October 10, 2017
The story of Kongu region is in verse. Poets B Meenakshi Sundharam and Kavianban Babu have in their work ‘Neerisaiyil Oorisai – Kongumannai Kondada Cellil Solliya Venbaakkal’ traced the history of Kongunadu and have used the difficult verse form of `Venba’ for the poesy.
The 102 four-lined Neerisai Venbas were recorded through phone conversations.
Meenakshi told The Covai Post that he along with Kavianban composed the Neerisai Venbas delving into the history and archaeology of ‘Kongunadu’ recording mobile phone conversations for the last four years.
Stalwarts who experimented with venbas were Thiruvalluvar, Pulavar Pukazhenthi, Avvayar, Kambar and Kalamega Pulavar. After them in 21st century, few others have tried their hand at Venba.
The book was released by Tamil University former Vice-Chancellor C Subramaniam in the city and the first the copy was received by M Coimbatore Government Arts College former principal Singaravadivelu.
In his keynote address, two-time Sahitya Akademi award winner Sirpi Balasubramaniam said that in Tamil ‘Yaappu Illakkanangal’, the most powerful form, is Venba and 1,000 different narrations can be made through it.
He noted that under the influence of literature from outside, poets were using contemporary forms like hykoo in Tamil, giving Venbas and other literary forms a go by. Only people following traditional form can create history and contemporary form cannot stay for long, he added.
Kavianban said many avoided Venba because it was difficult. But it had to be noted that Francis Whyte Ellis, a British Civil Servant of Madras Presidency, wrote Venbas and translated many works, including Thirukkural. A little struggle and such forms can easily continue to stay and become understandable, he added.
His work, he said, would be helpful for people to understand the history of Kongu region and trigger the interest among young minds for the traditional Tamil form. Line drawings were drawn by national award winner Cine Arts Jeeva.
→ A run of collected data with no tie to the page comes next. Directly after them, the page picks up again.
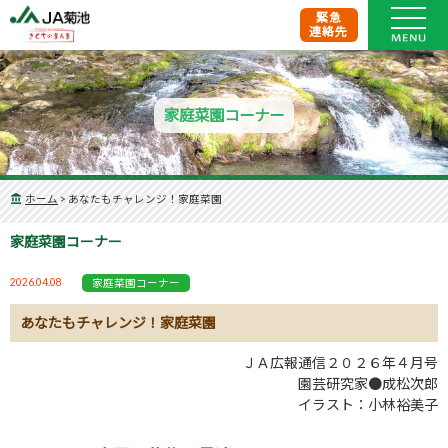
緊急
連絡先
家庭菜園コーナー
ホーム
>
あなたもチャレンジ！家庭菜園
家庭菜園コーナー
2026.04.08
家庭菜園コーナー
あなたもチャレンジ！家庭菜園
ＪＡ広報通信２０２６年４月号
園芸研究家●成松次郎
イラスト：小林裕美子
The book explains the origin of place names like Palladam, Vellalore and RS Puram to name a few. The authors even mentioned about the first school, the first woman doctor, the first college, the first mill, creation of the flyover on Avinashi road, the bringing of the Siruvani to city etc. Most of the historical and archaeological information were the result of field visits and direct interaction with people.